18.04.2016 00:00, Von Peter Dietrich — Artikel ausdrucken E-Mail verschicken

Die 17. Schäfertage im Freilichtmuseum Beuren erforderten Wetterfestigkeit – Samstags nur 800 Besucher

Bei den 17. Schäfertagen hatte das Freilichtmuseum Beuren gleich doppelt Pech, einmal mit dem Wetter und einmal mit dem Q-Fieber. Doch für die standhaften Großen und Kleinen mit Regenschirm und Matschklamotten war es dennoch ein schöner und spannender Besuch – und ein sehr lehrreicher obendrein.

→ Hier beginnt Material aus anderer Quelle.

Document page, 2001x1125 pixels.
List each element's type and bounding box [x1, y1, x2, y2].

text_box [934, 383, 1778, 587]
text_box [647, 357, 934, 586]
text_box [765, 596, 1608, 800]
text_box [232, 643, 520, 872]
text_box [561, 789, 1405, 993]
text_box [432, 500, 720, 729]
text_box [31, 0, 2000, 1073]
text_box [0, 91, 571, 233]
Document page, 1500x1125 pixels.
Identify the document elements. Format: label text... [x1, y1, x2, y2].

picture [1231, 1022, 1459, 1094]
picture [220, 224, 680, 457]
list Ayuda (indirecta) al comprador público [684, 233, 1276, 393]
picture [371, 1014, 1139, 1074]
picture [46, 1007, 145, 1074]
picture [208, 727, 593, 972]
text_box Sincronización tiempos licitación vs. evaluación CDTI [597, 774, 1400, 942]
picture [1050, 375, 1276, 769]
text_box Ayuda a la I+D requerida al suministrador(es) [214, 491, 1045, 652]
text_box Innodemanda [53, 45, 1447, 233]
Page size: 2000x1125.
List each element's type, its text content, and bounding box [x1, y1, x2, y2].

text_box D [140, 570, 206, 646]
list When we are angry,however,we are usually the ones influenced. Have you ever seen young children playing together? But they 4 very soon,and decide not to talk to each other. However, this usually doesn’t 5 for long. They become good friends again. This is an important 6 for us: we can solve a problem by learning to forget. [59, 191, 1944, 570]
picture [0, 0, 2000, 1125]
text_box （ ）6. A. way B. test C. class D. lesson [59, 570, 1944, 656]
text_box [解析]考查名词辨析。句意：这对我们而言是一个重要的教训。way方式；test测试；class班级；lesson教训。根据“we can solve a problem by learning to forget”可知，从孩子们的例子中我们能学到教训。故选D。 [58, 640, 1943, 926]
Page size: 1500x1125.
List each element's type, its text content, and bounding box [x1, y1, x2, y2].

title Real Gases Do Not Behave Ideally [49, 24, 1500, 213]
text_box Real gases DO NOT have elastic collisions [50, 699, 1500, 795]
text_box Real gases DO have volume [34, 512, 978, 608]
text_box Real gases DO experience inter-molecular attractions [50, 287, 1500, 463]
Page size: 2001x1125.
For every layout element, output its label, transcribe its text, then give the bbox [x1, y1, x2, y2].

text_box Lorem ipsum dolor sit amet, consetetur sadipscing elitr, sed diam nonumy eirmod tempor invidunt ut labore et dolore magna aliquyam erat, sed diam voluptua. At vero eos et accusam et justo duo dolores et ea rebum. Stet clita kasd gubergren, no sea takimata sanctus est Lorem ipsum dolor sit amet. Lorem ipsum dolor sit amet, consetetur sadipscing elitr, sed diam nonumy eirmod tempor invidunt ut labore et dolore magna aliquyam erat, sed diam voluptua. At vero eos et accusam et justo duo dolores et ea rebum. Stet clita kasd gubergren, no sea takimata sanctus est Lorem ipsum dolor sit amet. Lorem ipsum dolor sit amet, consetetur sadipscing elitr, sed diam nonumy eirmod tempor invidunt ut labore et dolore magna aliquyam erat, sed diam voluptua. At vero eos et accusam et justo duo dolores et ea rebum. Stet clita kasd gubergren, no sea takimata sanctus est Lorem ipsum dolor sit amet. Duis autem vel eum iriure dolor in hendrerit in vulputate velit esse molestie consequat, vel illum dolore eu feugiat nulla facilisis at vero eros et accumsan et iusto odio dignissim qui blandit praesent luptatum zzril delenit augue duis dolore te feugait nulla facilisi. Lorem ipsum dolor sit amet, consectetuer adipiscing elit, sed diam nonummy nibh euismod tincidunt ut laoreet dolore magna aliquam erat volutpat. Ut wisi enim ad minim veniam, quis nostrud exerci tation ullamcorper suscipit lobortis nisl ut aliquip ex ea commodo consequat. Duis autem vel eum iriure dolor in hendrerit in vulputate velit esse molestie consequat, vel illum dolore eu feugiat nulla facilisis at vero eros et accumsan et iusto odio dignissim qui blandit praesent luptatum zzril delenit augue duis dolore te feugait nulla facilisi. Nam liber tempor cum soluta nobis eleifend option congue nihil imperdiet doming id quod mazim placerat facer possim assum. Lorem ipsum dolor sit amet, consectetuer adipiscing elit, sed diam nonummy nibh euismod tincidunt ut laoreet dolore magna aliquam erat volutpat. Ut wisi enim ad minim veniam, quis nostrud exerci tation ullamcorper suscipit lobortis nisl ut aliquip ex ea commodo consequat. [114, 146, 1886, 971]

Das Schafbaden fand viel Publikum.  Foto: Dietrich
Das Schafbaden fand viel Publikum. Foto: Dietrich

BEUREN. Früher war Wolle etwas Wertvolles. Heute deckt ihr Erlös oft nicht einmal die Kosten für die Schafschur. Warum also die Wolle nicht einfach wachsen lassen? Von Peter Dutt vom Landwirtschaftsamt Ludwigsburg erfuhren die Zuschauer der Schafschur die Antwort: Das geht nicht, dann wächst die Wolle einfach weiter, so drei bis vier Kilogramm pro Jahr. Das ist nicht nur Theorie, sondern empirisch erprobt: Ein ausgebüxtes Schaf, das erst nach langer Zeit wieder eingefangen und geschoren wurde, brachte es auf 20 Kilo Wolle und konnte kaum mehr aus den Augen sehen.